• _What you will do_: From start to end, write out the following data exactly, apart from its images.

• _Exercise data_:
==*==
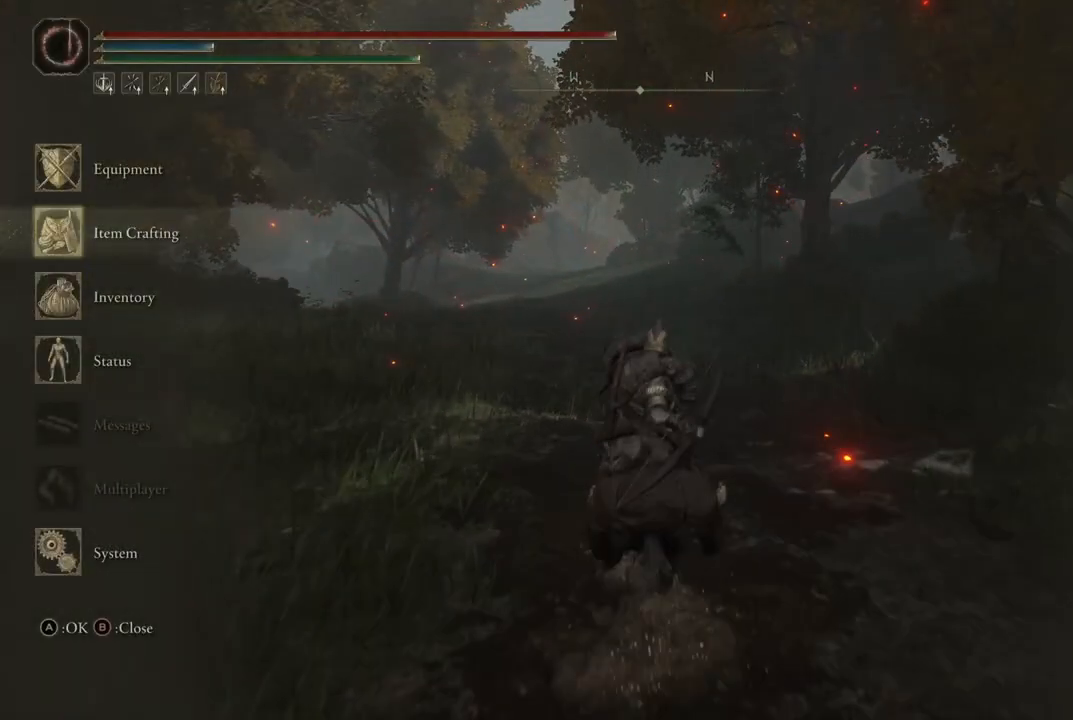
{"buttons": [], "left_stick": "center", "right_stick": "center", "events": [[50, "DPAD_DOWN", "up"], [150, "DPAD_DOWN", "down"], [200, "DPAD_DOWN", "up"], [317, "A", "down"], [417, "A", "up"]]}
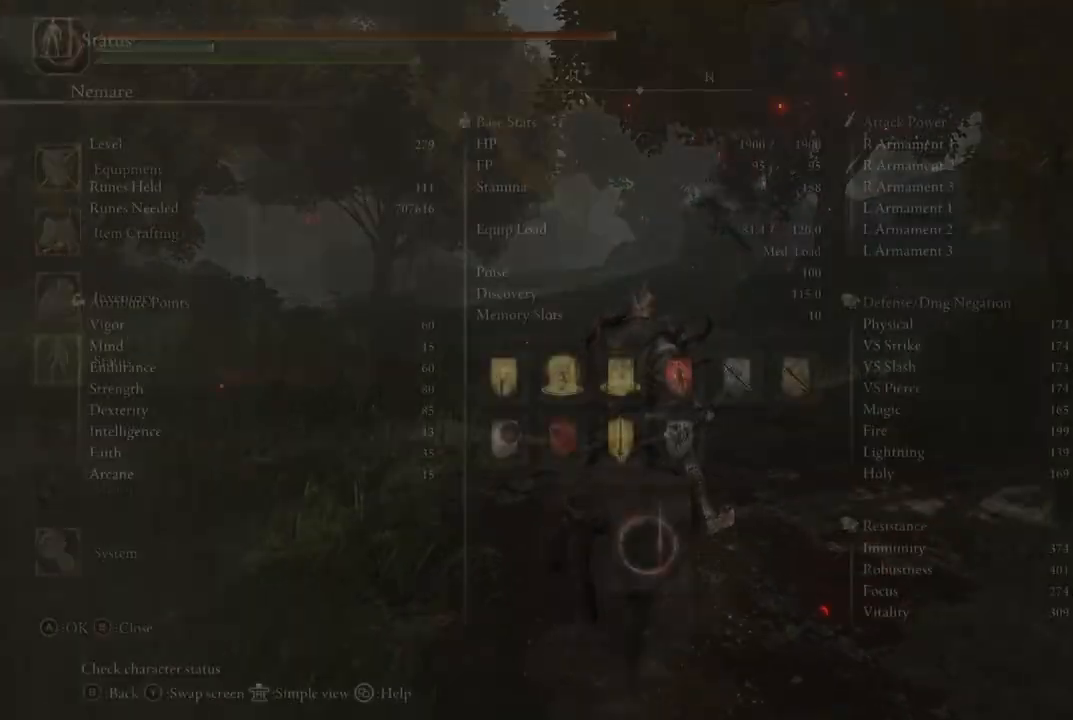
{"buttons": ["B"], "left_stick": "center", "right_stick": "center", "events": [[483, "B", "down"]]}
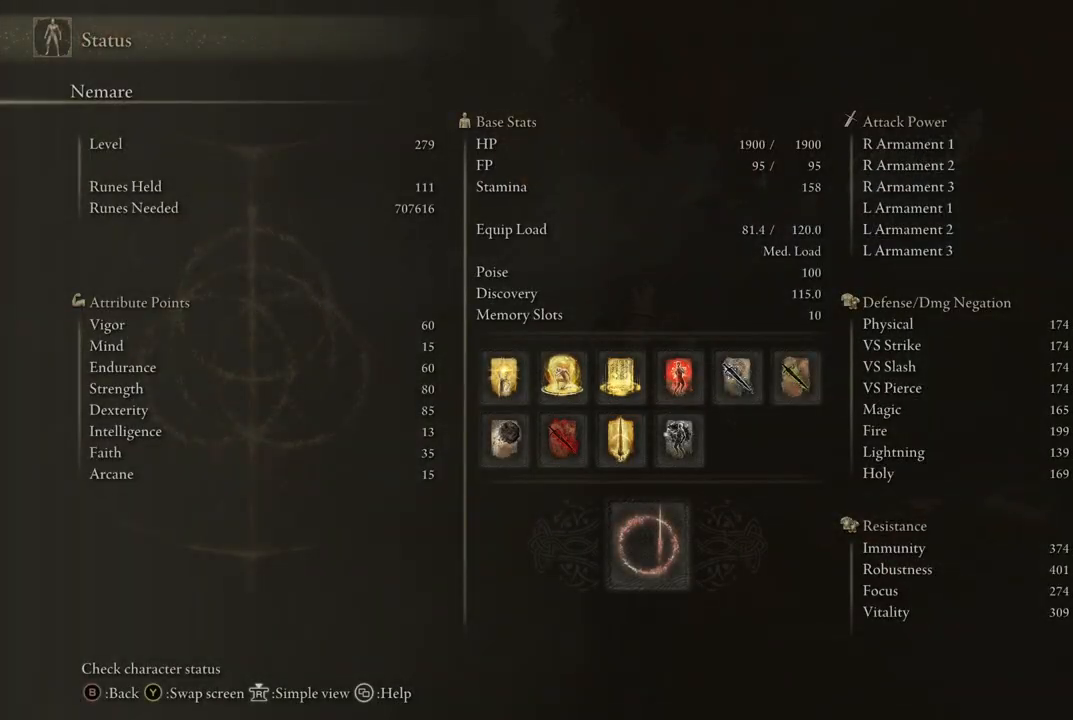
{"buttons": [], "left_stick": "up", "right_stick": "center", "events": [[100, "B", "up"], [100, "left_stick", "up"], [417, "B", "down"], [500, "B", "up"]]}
==*==
• _Output of the task_:
{"buttons": [], "left_stick": "center", "right_stick": "center", "events": [[50, "DPAD_DOWN", "up"], [150, "DPAD_DOWN", "down"], [200, "DPAD_DOWN", "up"], [317, "A", "down"], [417, "A", "up"]]}
{"buttons": ["B"], "left_stick": "center", "right_stick": "center", "events": [[483, "B", "down"]]}
{"buttons": [], "left_stick": "up", "right_stick": "center", "events": [[100, "B", "up"], [100, "left_stick", "up"], [417, "B", "down"], [500, "B", "up"]]}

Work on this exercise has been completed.